The pressure in the second reaction zone is not critical since no
hydrogenation is desired at this point in the sequence although a lower
pressure in this stage will tend to favor olefin production with a
consequent favorable effect on product octane. The pressure will therefore
depend mostly on operating convenience and will typically be comparable to
that used in the first stage, particularly if cascade operation is used.
Thus, the pressure will typically be about 50 to 1500 psig (about 445 to
10445 kPa), preferably about 300 to 1000 psig (about 2170 to 7000 kPa)
with comparable space velocities, typically from about 0.5 to 10 LHSV
(hr.sup.-1), normally about 1 to 6 LHSV (hr.sup.-1). Hydrogen to
hydrocarbon ratios typically of about 0 to 5000 SCF/Bbl (0 to 890
n.1.1.sup.-1.), preferably about 100 to 2500 SCF/Bbl (about 18 to 445
n.1.1.sup.-1.) will be selected to minimize catalyst aging.

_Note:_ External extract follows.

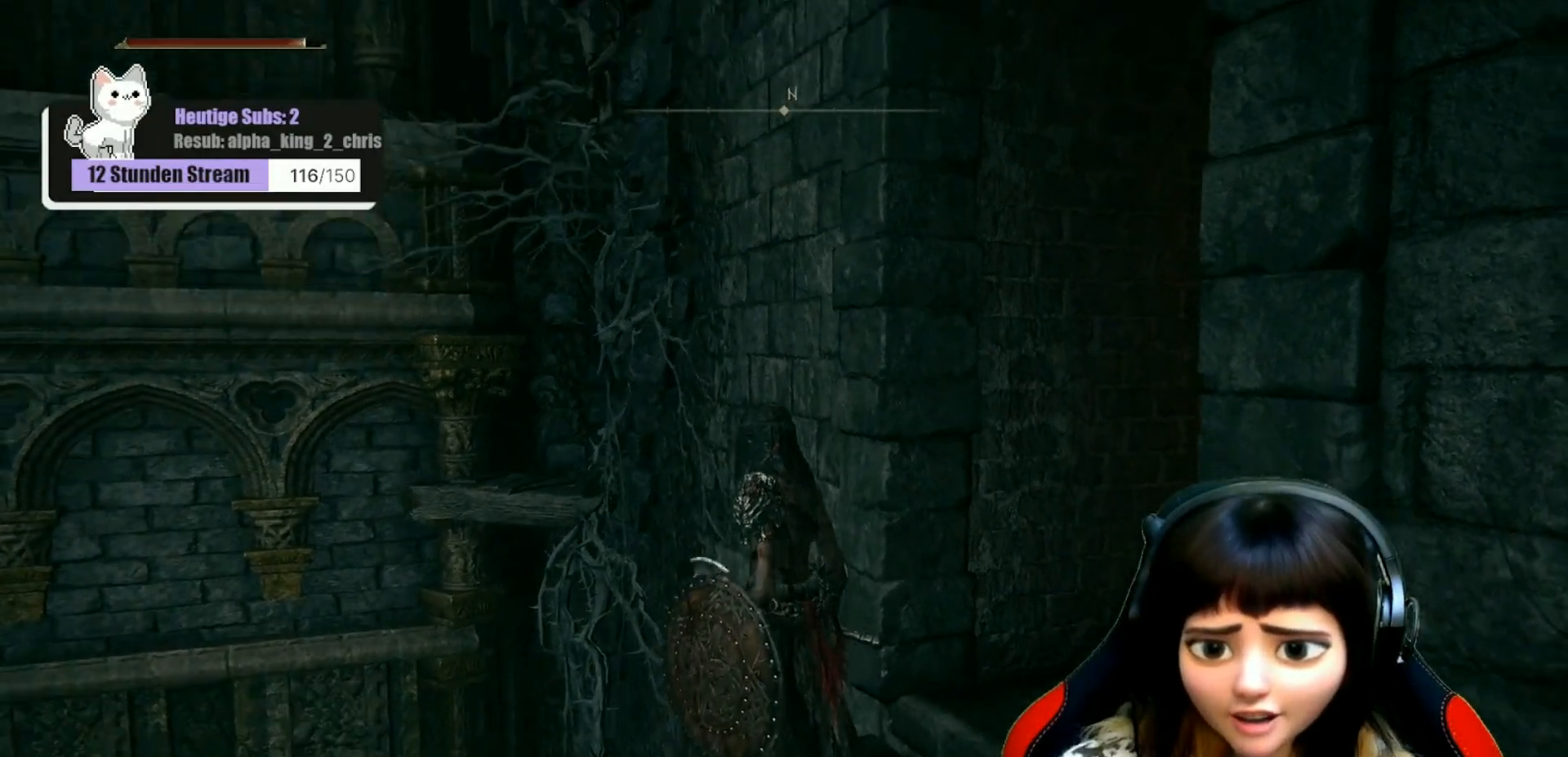
{"buttons": [], "left_stick": "center", "right_stick": "center", "events": [[50, "right_stick", "center"]]}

The use of relatively lower hydrogen pressures thermodynamically favors the
increase in volume which occurs in the second step and for this reason,
overall lower pressures are preferred if this can be accommodated by the
constraints on the aging of the two catalysts. In the cascade mode, the
pressure in the second step may be constrained by the requirements of the
first but in the two-stage mode the possibility of recompression permits
the pressure requirements to be individually selected, affording the
potential for optimizing conditions in each stage.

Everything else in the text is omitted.